• Data:
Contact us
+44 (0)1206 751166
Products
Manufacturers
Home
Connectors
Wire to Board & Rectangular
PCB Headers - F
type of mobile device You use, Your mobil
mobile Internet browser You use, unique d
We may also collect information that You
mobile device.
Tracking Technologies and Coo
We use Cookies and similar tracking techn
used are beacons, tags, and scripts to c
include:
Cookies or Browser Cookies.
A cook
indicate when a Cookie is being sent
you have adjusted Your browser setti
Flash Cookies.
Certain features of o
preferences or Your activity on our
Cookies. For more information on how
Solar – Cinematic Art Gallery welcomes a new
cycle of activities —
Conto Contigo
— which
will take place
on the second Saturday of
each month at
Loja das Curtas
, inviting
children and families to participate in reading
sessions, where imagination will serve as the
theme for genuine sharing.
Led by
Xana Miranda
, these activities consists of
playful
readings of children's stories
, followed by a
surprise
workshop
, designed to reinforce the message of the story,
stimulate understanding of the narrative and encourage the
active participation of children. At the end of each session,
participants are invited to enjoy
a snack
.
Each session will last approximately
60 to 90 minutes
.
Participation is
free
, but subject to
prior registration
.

--

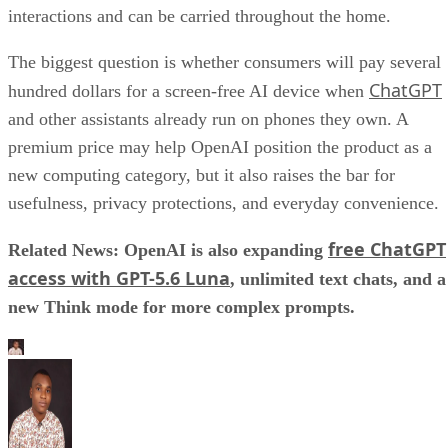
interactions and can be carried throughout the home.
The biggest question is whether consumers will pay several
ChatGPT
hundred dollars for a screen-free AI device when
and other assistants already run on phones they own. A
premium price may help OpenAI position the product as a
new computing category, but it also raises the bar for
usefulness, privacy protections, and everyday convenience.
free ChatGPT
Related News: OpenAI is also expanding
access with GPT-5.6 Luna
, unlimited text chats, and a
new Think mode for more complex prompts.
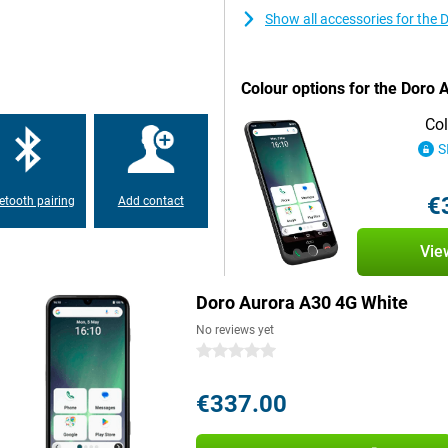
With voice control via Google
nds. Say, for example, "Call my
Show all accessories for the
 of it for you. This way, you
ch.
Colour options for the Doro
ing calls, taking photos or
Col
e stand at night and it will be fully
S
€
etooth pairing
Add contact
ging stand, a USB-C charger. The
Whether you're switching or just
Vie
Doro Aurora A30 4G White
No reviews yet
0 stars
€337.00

• Aim of the exercise: Please return every line of the records above that contains the word "children".

• Expected output:
children and families to participate in reading
readings of children's stories
active participation of children. At the end of each session,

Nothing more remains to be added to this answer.